To better understand the current challenges in studying crystal nucleation with computer simulations, the goal is to first apply developed dimensionality reduction methods to such systems. Here, I will present two studies on applying different machine learning (ML) methods to the study of crystal nucleation under different conditions, i.e., in vacuum and in solution.
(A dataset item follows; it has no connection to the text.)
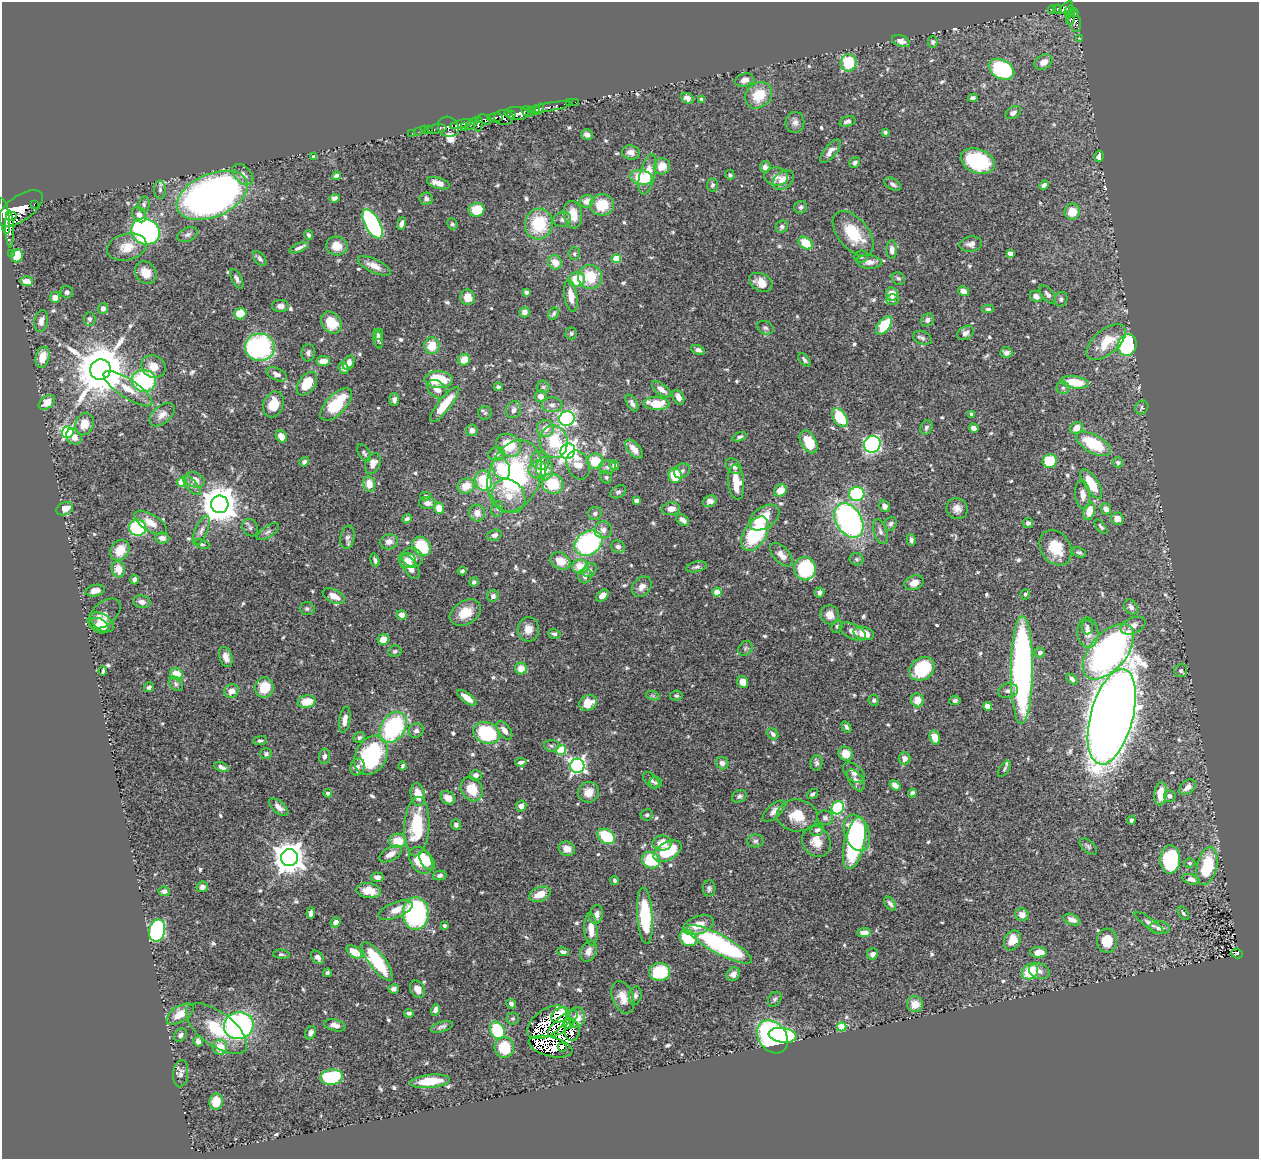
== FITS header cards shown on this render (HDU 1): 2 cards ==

I investigated how such meaningful low-dimensional representations, termed reaction coordinates (RCs), were constructed as linear or non-linear combinations of features. Using these representations along with enhanced sampling methods, I achieved robust state-to-state back-and-forth transitions. In particular, I focused on the case of urea molecules, a small molecule composed of 8 atoms, which can be easily sampled and is commonly used in daily practice as fertilizer in agriculture and as a nitrogen source in organic synthesis. I then analyzed my samples and benchmarked them against other experimental and computational studies.
Given the challenges in studying crystal nucleation using molecular dynamics simulations, I aim to introduce new methods to facilitate research in this field. In the second half of the dissertation, I focused on presenting novel methods to learn low-dimensional representations directly from atomic coordinates without the aid of a priori known features, utilizing advanced machine learning techniques. To test my methods, I applied them to several representative model systems, including Lennard Jones 7 clusters, alanine dipeptide, and alanine tetrapeptide. The first system is known for its well-documented dynamics in colloidal rearrangements relevant to materials science studies, while the latter two systems represent problems related to conformational changes in biophysical studies. Beyond model systems, I also applied my methods to more complex physical systems in the field of materials science, specifically iron atoms and glycine molecules. Notably, the enhanced sampling method integrated with my approaches successfully sampled robust state-to-state transitions between allotropes of iron and polymorphs of glycine.